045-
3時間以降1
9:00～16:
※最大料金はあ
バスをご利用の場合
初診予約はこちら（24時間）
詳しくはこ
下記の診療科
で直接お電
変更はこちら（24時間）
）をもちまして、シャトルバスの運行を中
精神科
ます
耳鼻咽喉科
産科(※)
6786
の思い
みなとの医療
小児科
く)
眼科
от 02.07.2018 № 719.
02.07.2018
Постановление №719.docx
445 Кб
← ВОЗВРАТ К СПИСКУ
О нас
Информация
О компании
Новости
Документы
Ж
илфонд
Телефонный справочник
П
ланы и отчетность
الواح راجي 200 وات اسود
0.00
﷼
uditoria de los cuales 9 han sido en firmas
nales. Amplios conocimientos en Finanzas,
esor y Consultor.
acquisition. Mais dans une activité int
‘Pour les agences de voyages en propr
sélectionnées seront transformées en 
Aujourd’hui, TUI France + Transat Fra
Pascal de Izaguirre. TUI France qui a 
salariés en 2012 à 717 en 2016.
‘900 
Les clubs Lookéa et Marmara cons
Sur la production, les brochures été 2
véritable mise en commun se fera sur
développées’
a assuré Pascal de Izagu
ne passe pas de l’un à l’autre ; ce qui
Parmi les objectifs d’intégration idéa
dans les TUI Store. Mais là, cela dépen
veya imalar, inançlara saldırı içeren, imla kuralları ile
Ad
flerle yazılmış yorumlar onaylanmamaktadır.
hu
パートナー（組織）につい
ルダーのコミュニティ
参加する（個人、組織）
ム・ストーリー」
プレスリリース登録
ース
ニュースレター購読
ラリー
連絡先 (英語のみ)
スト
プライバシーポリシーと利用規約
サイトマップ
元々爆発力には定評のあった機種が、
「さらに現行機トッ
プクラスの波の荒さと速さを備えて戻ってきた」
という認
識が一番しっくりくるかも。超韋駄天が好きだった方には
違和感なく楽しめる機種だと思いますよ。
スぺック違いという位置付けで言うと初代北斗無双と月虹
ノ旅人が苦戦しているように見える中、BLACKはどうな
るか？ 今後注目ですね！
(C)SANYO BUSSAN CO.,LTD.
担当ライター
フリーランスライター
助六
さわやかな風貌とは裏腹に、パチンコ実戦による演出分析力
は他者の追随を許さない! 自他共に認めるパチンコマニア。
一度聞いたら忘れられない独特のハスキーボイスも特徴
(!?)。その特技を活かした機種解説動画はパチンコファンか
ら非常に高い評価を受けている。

#####

Brief
Copy the data above in its entirety, exactly as given.

Solution to the problem
045-
3時間以降1
9:00～16:
※最大料金はあ
バスをご利用の場合
初診予約はこちら（24時間）
詳しくはこ
下記の診療科
で直接お電
変更はこちら（24時間）
）をもちまして、シャトルバスの運行を中
精神科
ます
耳鼻咽喉科
産科(※)
6786
の思い
みなとの医療
小児科
く)
眼科
от 02.07.2018 № 719.
02.07.2018
Постановление №719.docx
445 Кб
← ВОЗВРАТ К СПИСКУ
О нас
Информация
О компании
Новости
Документы
Ж
илфонд
Телефонный справочник
П
ланы и отчетность
الواح راجي 200 وات اسود
0.00
﷼
uditoria de los cuales 9 han sido en firmas
nales. Amplios conocimientos en Finanzas,
esor y Consultor.
acquisition. Mais dans une activité int
‘Pour les agences de voyages en propr
sélectionnées seront transformées en 
Aujourd’hui, TUI France + Transat Fra
Pascal de Izaguirre. TUI France qui a 
salariés en 2012 à 717 en 2016.
‘900 
Les clubs Lookéa et Marmara cons
Sur la production, les brochures été 2
véritable mise en commun se fera sur
développées’
a assuré Pascal de Izagu
ne passe pas de l’un à l’autre ; ce qui
Parmi les objectifs d’intégration idéa
dans les TUI Store. Mais là, cela dépen
veya imalar, inançlara saldırı içeren, imla kuralları ile
Ad
flerle yazılmış yorumlar onaylanmamaktadır.
hu
パートナー（組織）につい
ルダーのコミュニティ
参加する（個人、組織）
ム・ストーリー」
プレスリリース登録
ース
ニュースレター購読
ラリー
連絡先 (英語のみ)
スト
プライバシーポリシーと利用規約
サイトマップ
元々爆発力には定評のあった機種が、
「さらに現行機トッ
プクラスの波の荒さと速さを備えて戻ってきた」
という認
識が一番しっくりくるかも。超韋駄天が好きだった方には
違和感なく楽しめる機種だと思いますよ。
スぺック違いという位置付けで言うと初代北斗無双と月虹
ノ旅人が苦戦しているように見える中、BLACKはどうな
るか？ 今後注目ですね！
(C)SANYO BUSSAN CO.,LTD.
担当ライター
フリーランスライター
助六
さわやかな風貌とは裏腹に、パチンコ実戦による演出分析力
は他者の追随を許さない! 自他共に認めるパチンコマニア。
一度聞いたら忘れられない独特のハスキーボイスも特徴
(!?)。その特技を活かした機種解説動画はパチンコファンか
ら非常に高い評価を受けている。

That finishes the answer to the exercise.